_Dataset excerpts:_
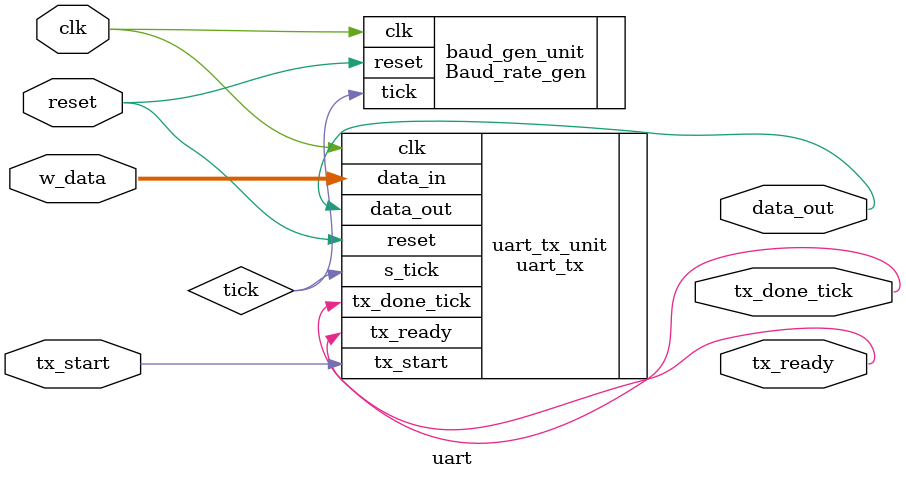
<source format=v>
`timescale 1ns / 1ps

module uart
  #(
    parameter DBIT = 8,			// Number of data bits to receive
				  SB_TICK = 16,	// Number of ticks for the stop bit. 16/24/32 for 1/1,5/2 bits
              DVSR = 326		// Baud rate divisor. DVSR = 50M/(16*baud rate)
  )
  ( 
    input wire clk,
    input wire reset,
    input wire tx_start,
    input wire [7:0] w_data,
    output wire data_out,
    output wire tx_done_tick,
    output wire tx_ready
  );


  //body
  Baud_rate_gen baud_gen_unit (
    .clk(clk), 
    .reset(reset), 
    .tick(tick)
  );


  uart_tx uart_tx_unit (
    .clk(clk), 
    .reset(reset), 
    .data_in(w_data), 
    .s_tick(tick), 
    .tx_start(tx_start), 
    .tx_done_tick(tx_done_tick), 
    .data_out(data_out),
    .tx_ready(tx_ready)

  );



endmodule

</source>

* * *

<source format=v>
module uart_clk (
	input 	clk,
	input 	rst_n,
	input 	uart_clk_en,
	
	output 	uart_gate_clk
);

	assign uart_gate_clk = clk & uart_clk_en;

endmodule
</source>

_What you are asked to do:_ For each line in the data above that contains the string "bits", extract the line.

_Task answer:_
    parameter DBIT = 8,			// Number of data bits to receive
				  SB_TICK = 16,	// Number of ticks for the stop bit. 16/24/32 for 1/1,5/2 bits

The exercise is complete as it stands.